Action item:
Locate every line in the entries below that contains the string "many", and copy each of those lines; treat uppercase and lowercase as different.

*** Input for this task ***

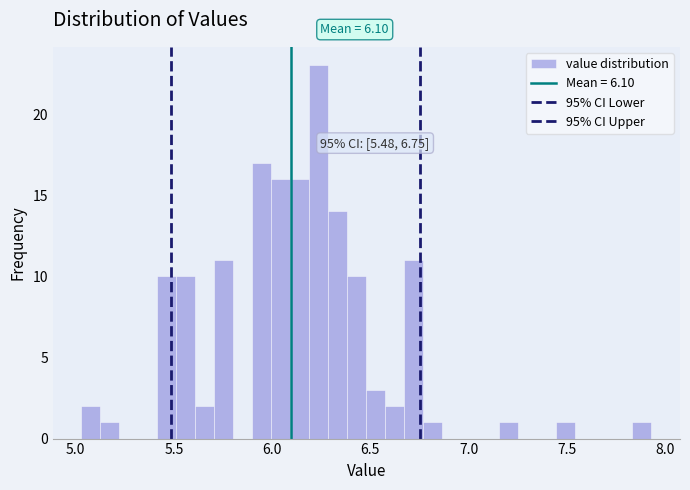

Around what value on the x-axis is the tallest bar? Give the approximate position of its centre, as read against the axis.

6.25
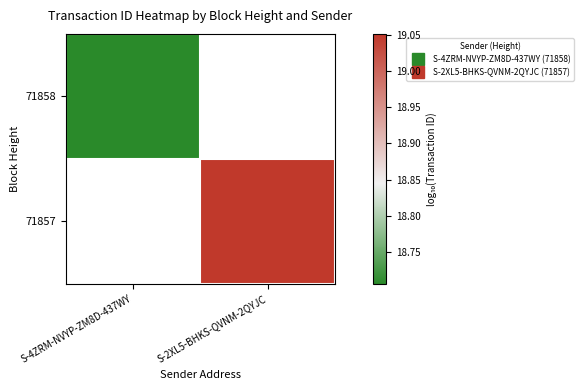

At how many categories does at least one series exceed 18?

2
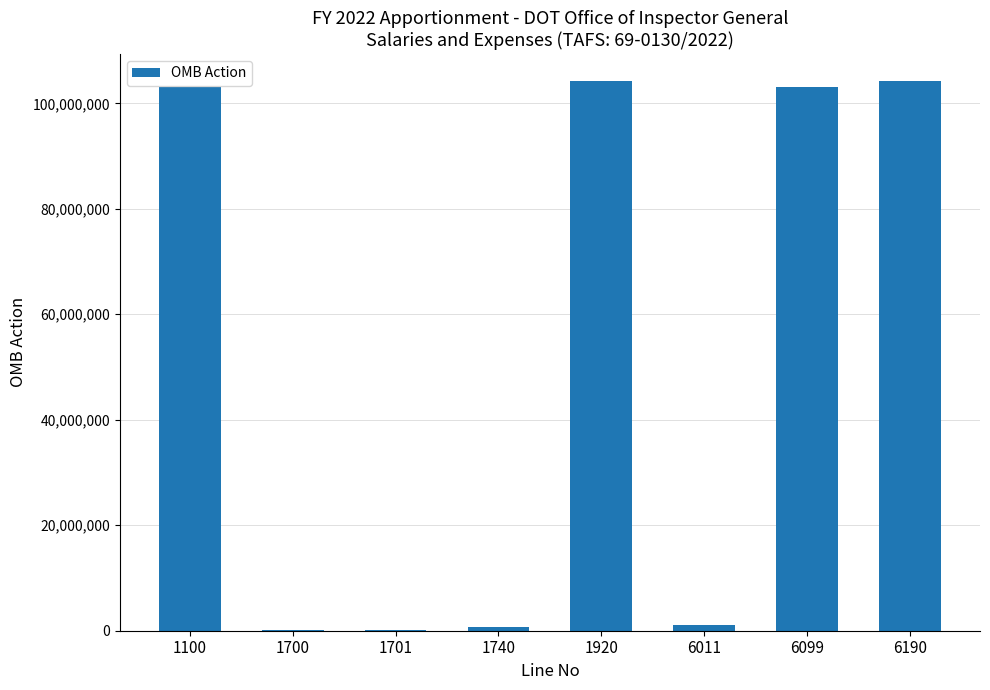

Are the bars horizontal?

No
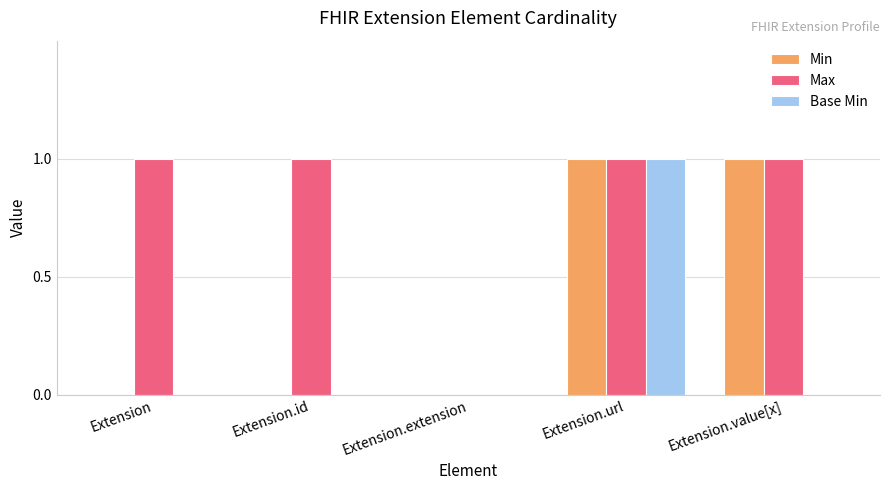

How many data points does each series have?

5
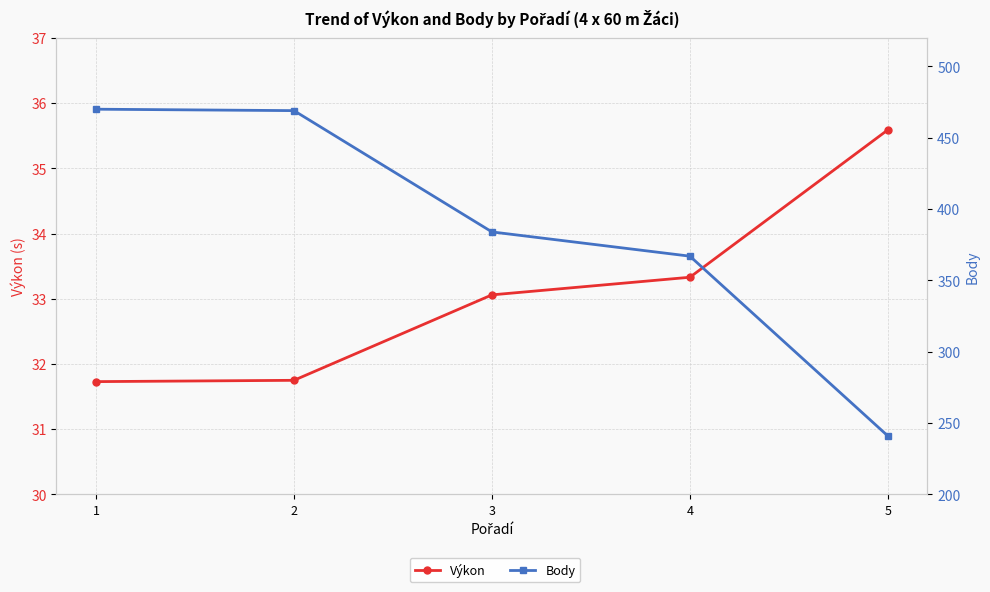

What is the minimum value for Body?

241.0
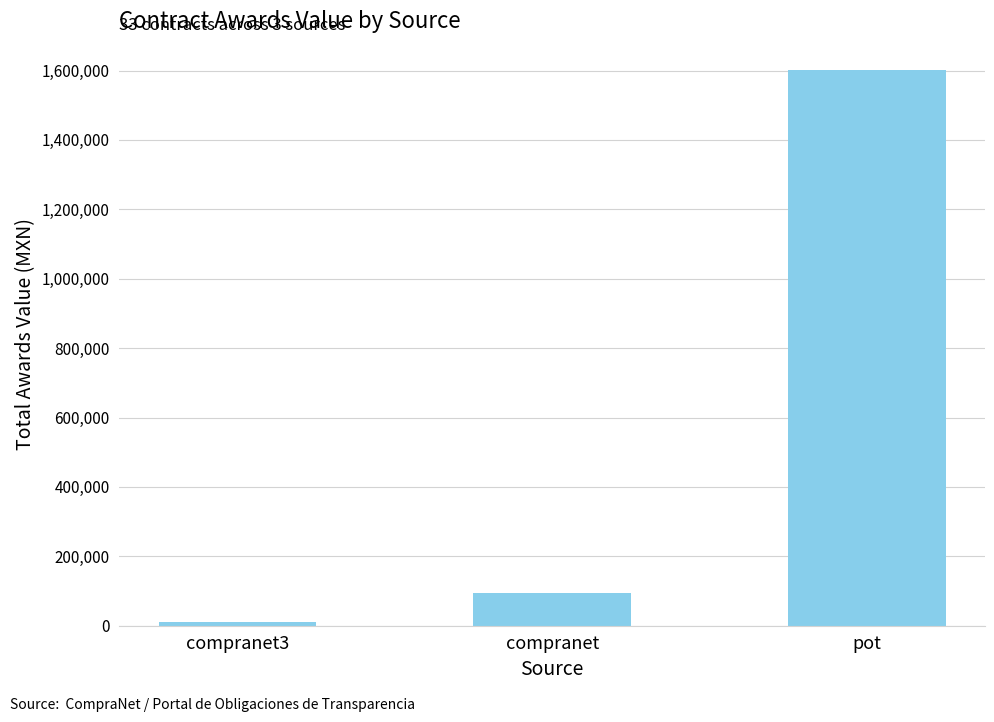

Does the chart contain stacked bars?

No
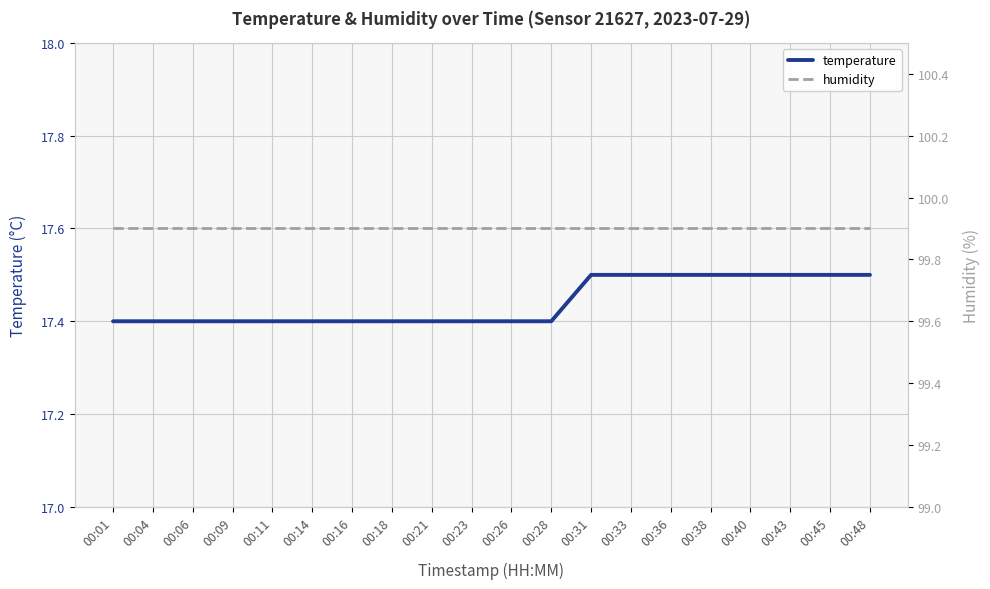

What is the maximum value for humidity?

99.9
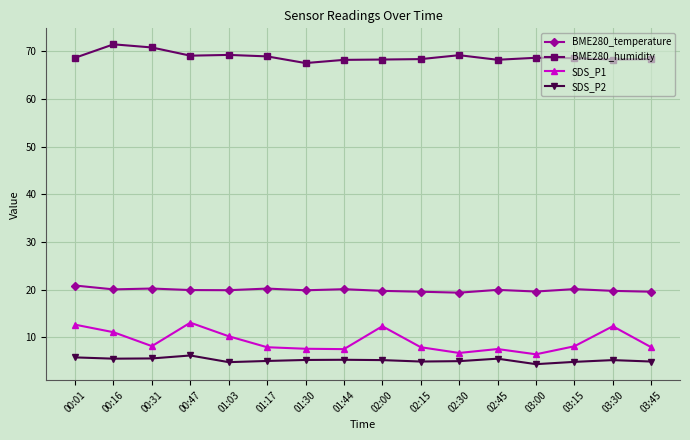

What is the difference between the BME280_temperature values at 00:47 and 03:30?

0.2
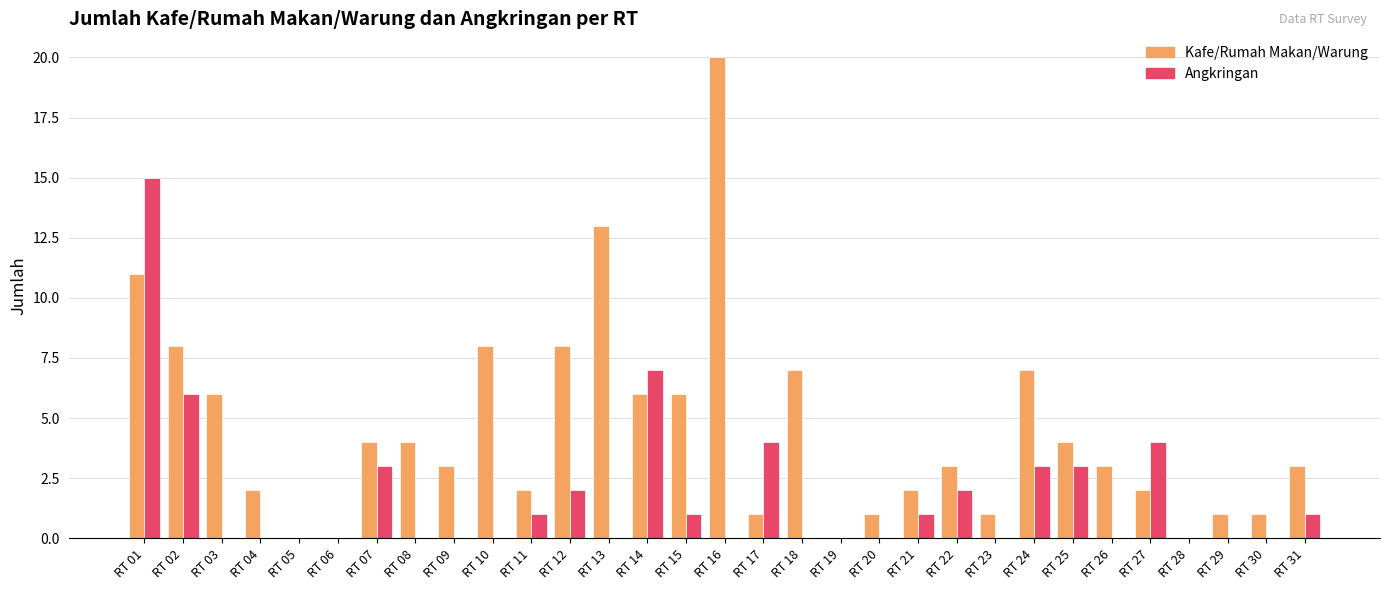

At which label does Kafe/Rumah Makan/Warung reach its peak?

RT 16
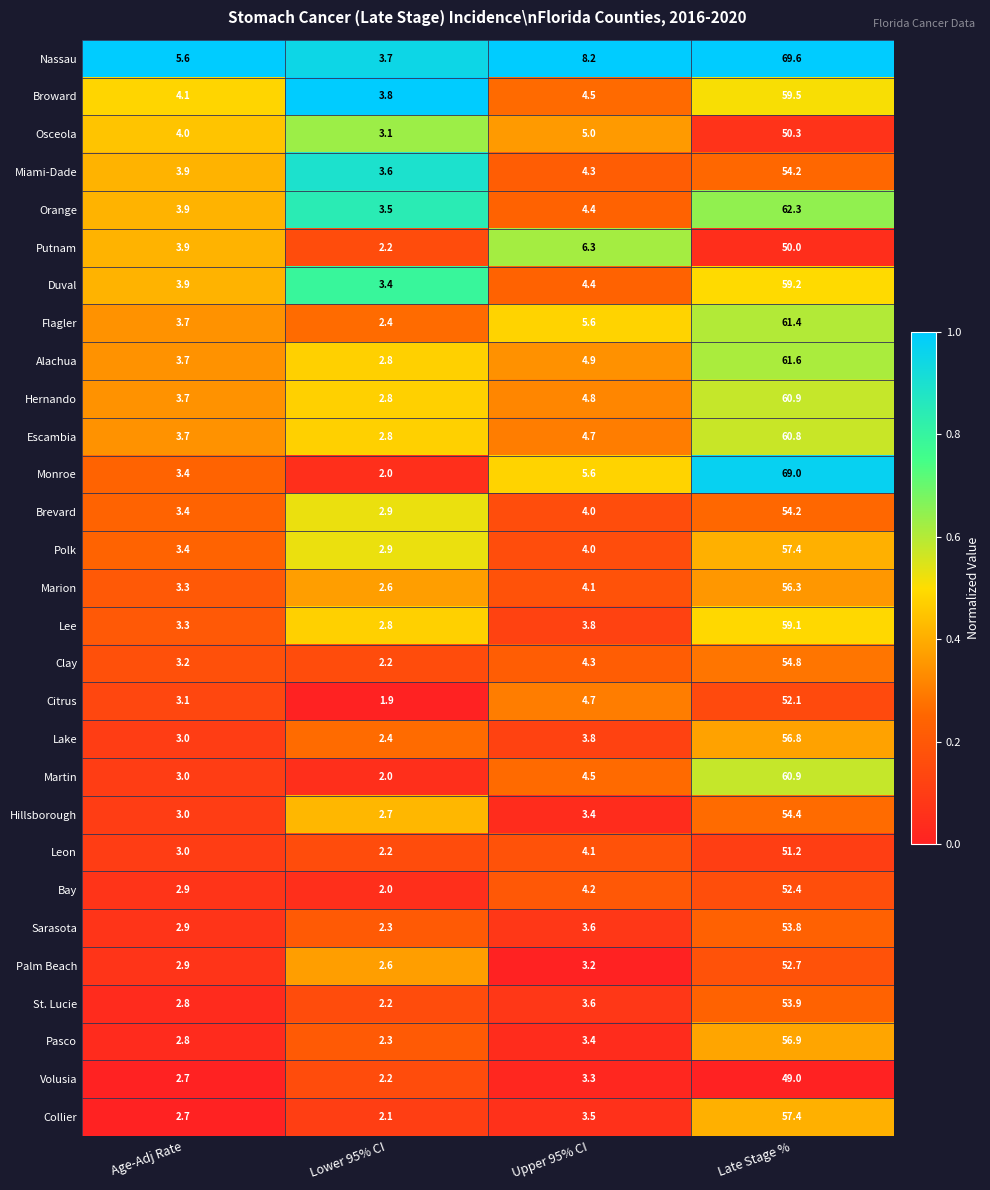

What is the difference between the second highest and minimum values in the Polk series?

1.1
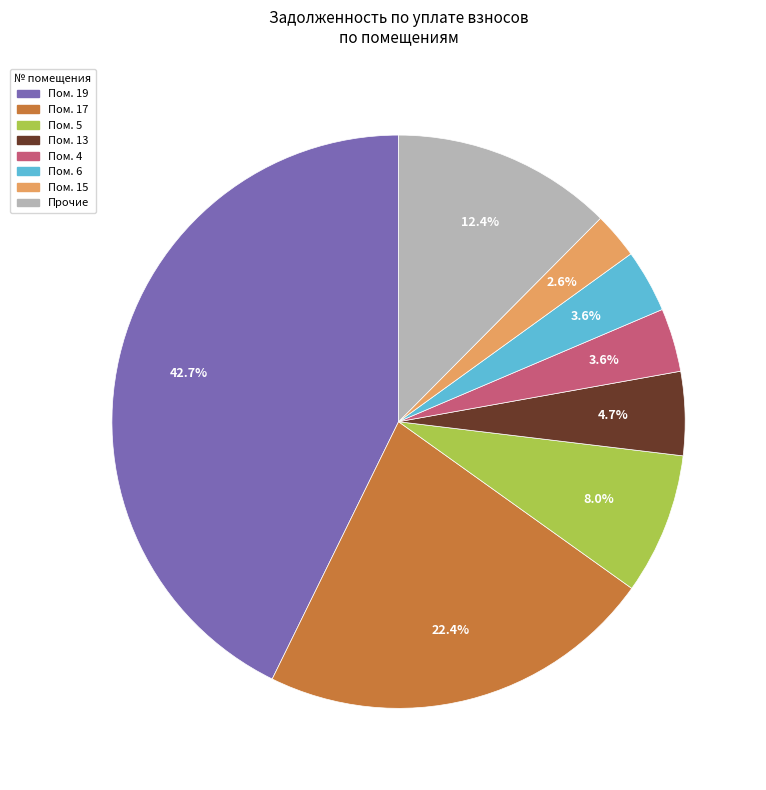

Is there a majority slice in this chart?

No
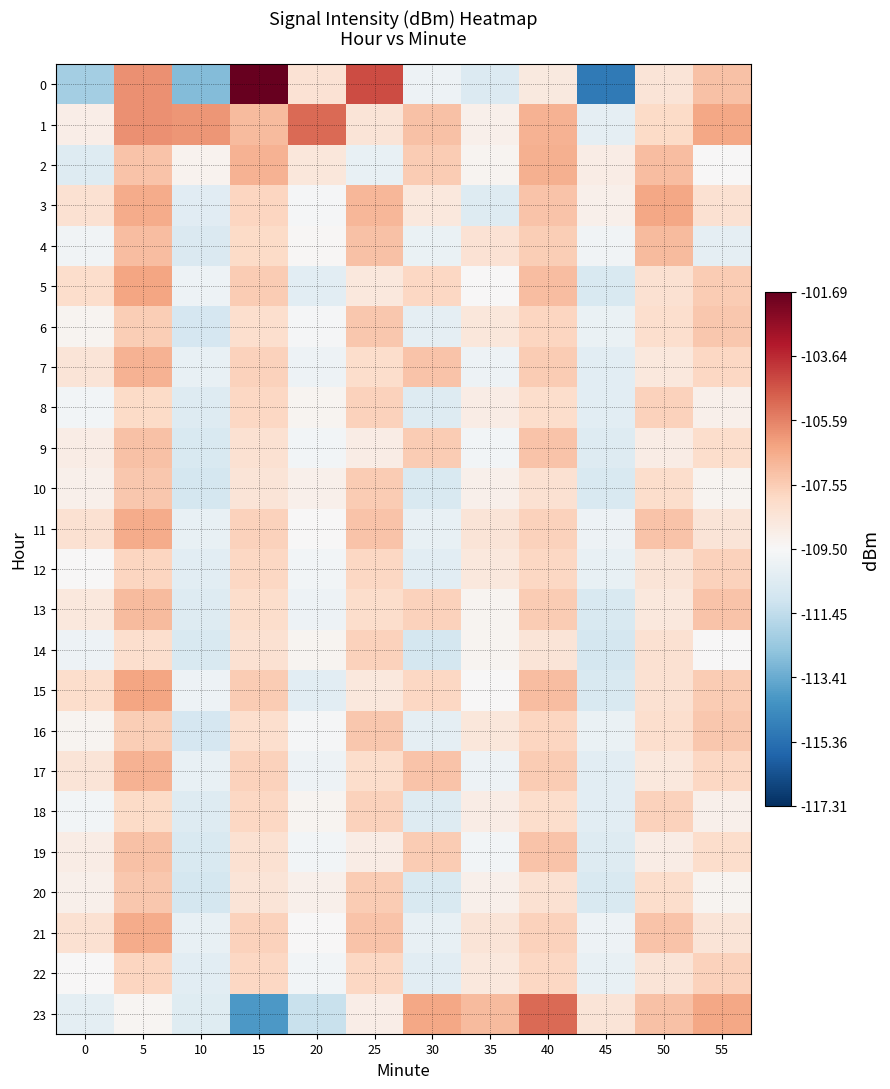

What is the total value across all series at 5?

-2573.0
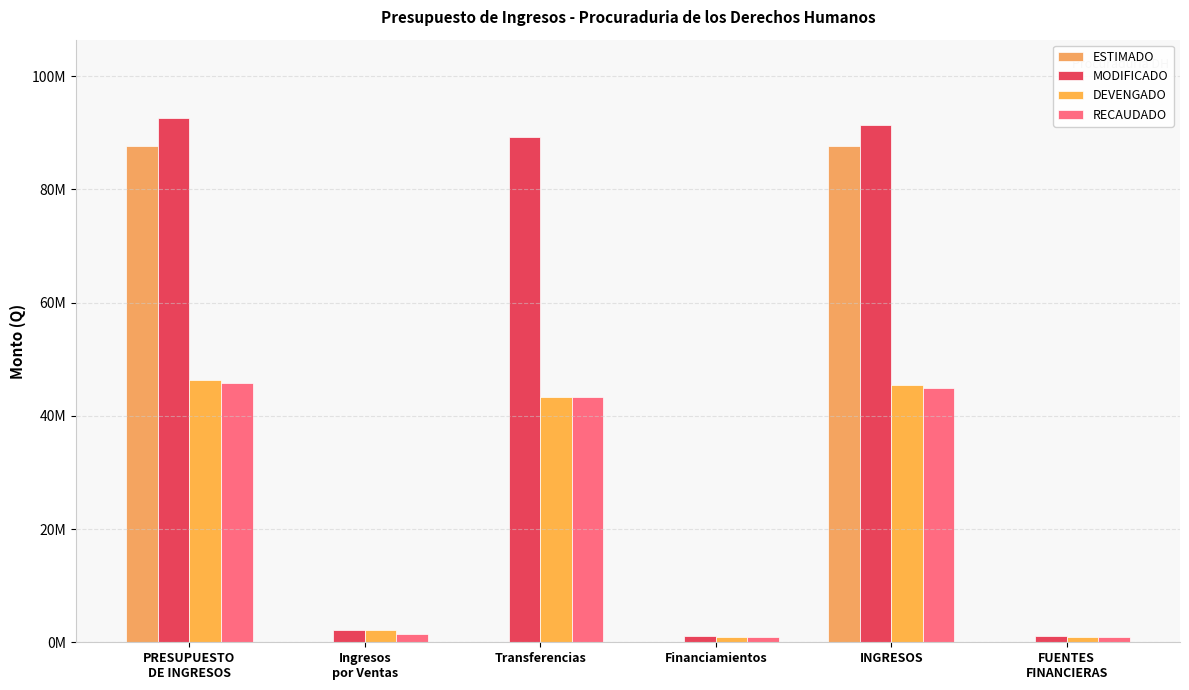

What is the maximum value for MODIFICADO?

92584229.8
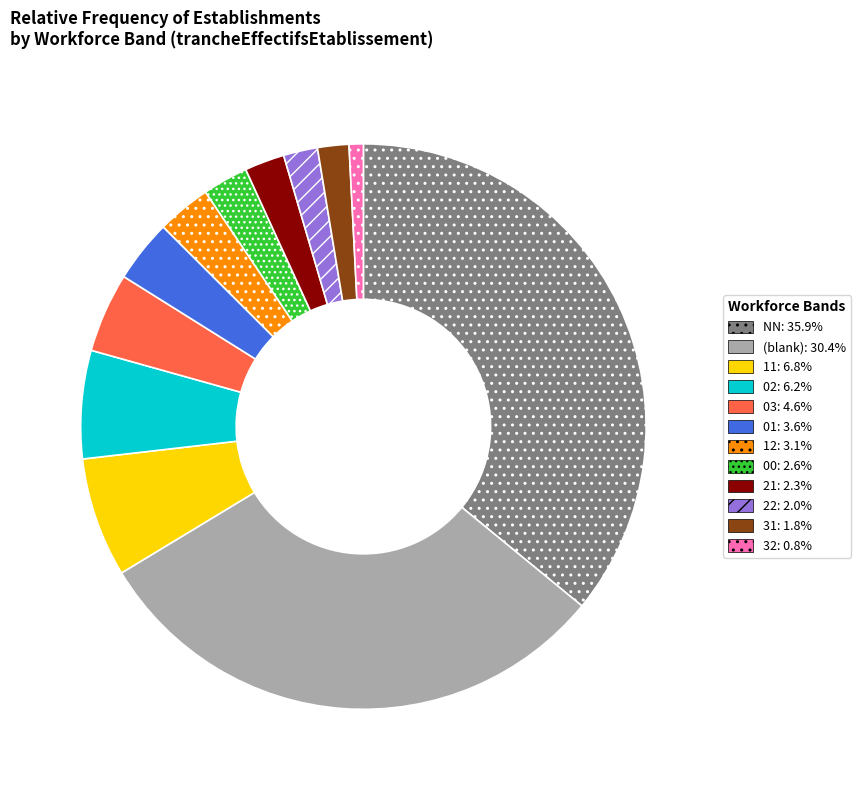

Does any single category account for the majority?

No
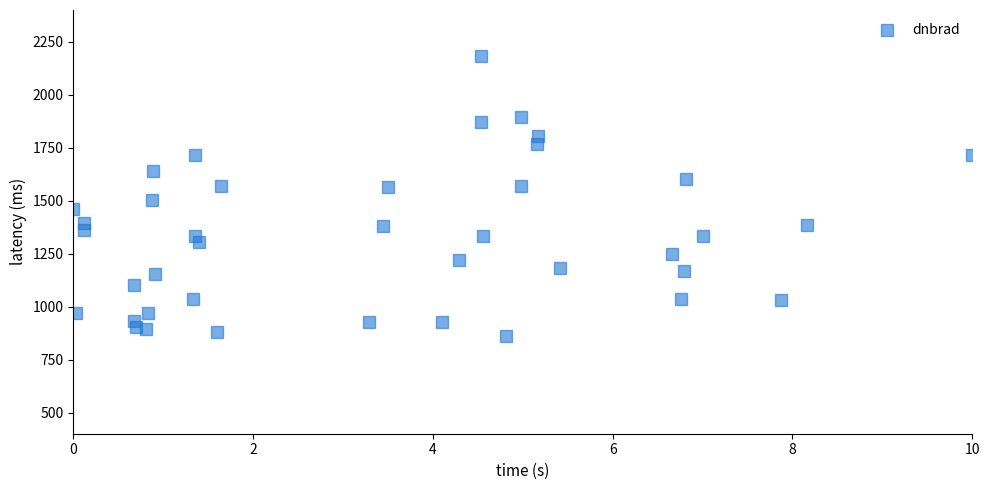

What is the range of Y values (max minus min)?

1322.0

*** End of Input for this task ***

Response area:
At how many categories does at least one series exceed 18?
How many data points does each series have?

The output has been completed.